Ich hatte bisweilen den Eindruck, du hast durchaus eine Vorstellung von dem, was da passiert, aber weil dir ja alles klar war, hast du es halt nicht hingeschrieben. Bitte denk an die Leser. Sie erfahren nur, was du aufschreibst. Und wenn du Sachen schreibst, die nicht sinnvoll zusammenpassen, dann sind sie entweder verwirrt, verärgert oder enttäuscht.
Allein diese beiden Elemente hätten eine Menge über Jeremy, die Wächter und Avenia ausgesagt. Aber du hast diese Chance verschenkt.

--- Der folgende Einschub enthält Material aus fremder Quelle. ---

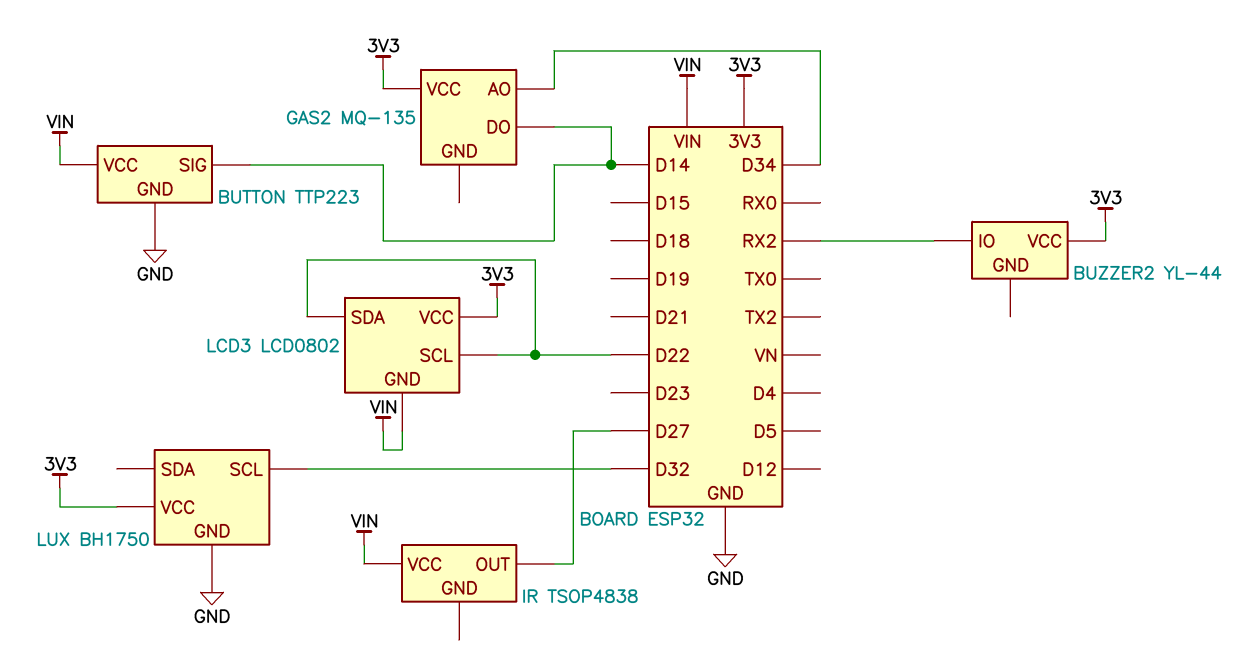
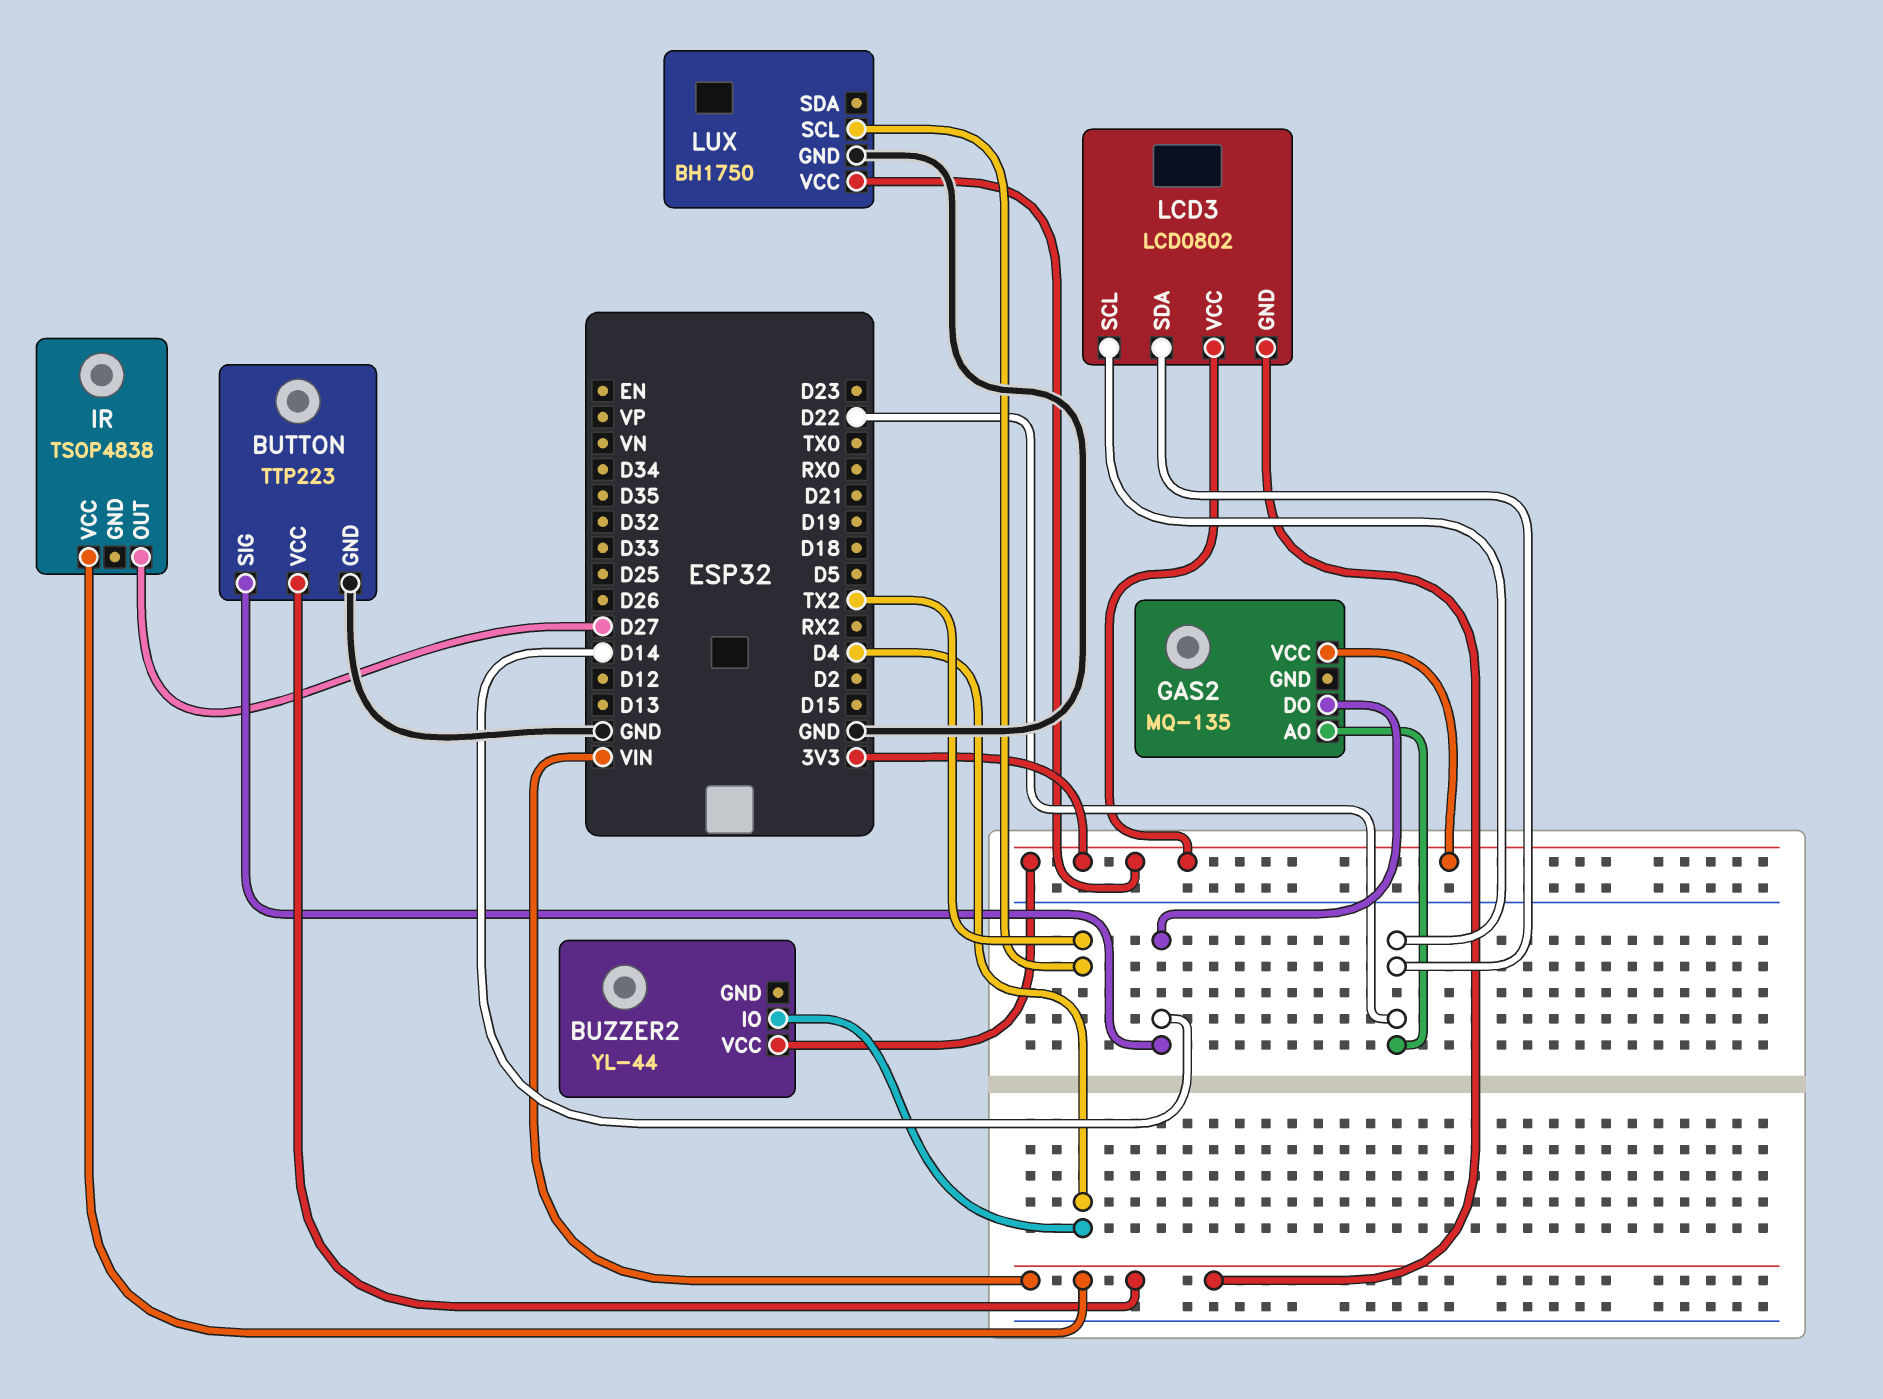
BUZZER2 pin IO: RX2 -> D4
GAS2 pin AO: D34 -> D22
LUX pin SCL: D32 -> TX2

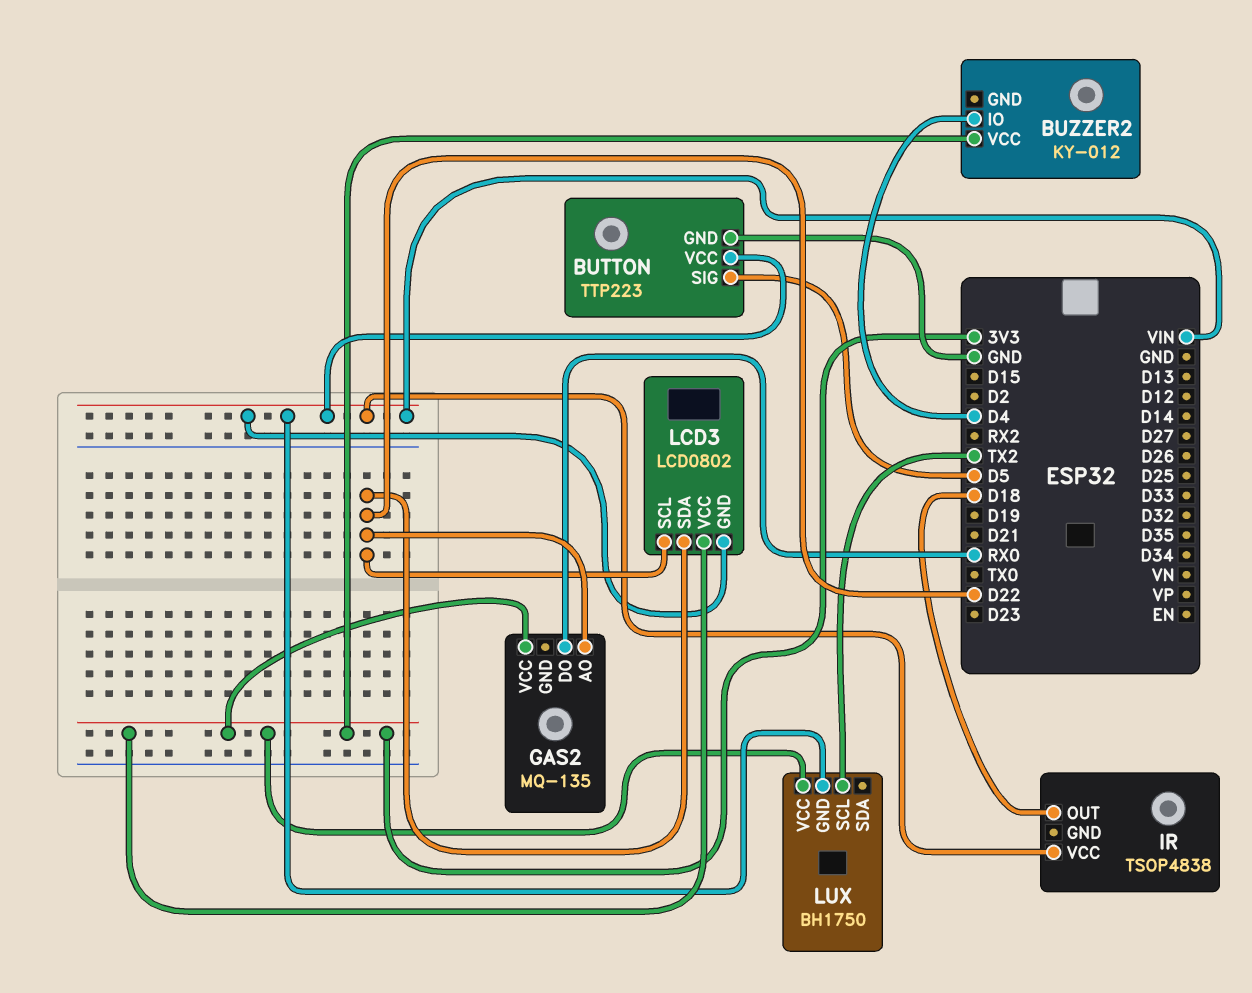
BUTTON pin SIG: D14 -> D5
BUZZER2: YL-44 -> KY-012
GAS2 pin DO: D14 -> RX0
IR pin OUT: D27 -> D18
LUX pin GND: GND -> VIN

Und obendrein noch eine, als Jeremy anbietet, Viviens Fragen zu beantworten. Normalerweise genau der Punkt, wo man der Leserin zwanglos und unaufdringlich Exposition unterschieben kann. Im Prinzip hättest du hier all das, was im ersten Kapitel steht, in einen Dialog zwischen V und J einbringen können. Das wäre lebendiger gewesen und hätte die Figuren nebenbei noch genauer charakterisiert. Du schreibst nur "ich konnte nur nicken und hörte ihm aufmerksam zu". Was hat der Mann denn nun gesagt? Da macht ein Hauptcharakter eine Einführung in das Gesamtkonzept der titelgebenden Legende, und was erfährt man von ihm? Nichts.
Was auch im Buch nur relativ wenig deutlich wird, ist der Grund, warum ausgerechnet Vivien für diese bedeutende Aufgabe auserwählt wurde. Es gibt allgemeine Andeutungen, sie gehen aber nicht über "begabt" oder "reine Seele" hinaus.
Blicken wir an dieser Stelle mal kurz zu Harry Potter, dessen Laufbahn auch mit einem Brief begann: bei ihn wurde schließlich sehr klar, wie und warum er relevant für die Gesamtstory war.
Auf Seite 12 werden die obersten Wächter von Avenia nicht deutlicher als Jeremy. Man erfährt auch hier nichts Konkretes über die Aufgaben, die Ausbildung, die Gefahren von Viviens zukünftigem Leben. Selbst die Ernährung wird ausführlicher behandelt als die Faktoren, die nun über Leben und Tod sowie über den Umgang mit Seelen entscheiden sollen!
Die Erklärungen auf S.13 erläutern zwar immerhin die Konzepte, aber nicht das konkrete Leben bzw. die Praxis. Daher ist man später schon etwas überrascht, daß Vivien auf S.19 allein intuitiv so erfolgreich ist.
Ein anderer Punkt ist mir noch aufgefallen: "Seit Millionen von Jahren gab es die Wächter schon" (S.13). Das bedeutet, daß schon in der Altsteinzeit, also seit der allerersten Benutzung von Faustkeilen durch Hominiden, bereits Wächter existierten, die das Konzept von Gut und Böse, von Licht und Dunkelheit, geschützt haben. Diese geistige Abstraktion kann ich mir bei Wesen, die lange vor dem homo sapiens lebten, nicht vorstellen. Hier wäre entweder eine Erklärung über den Zeitablauf in Avenia oder der Hinweis, daß es in Avenia schon deutlich früher Hochkulturen gab, ratsam gewesen.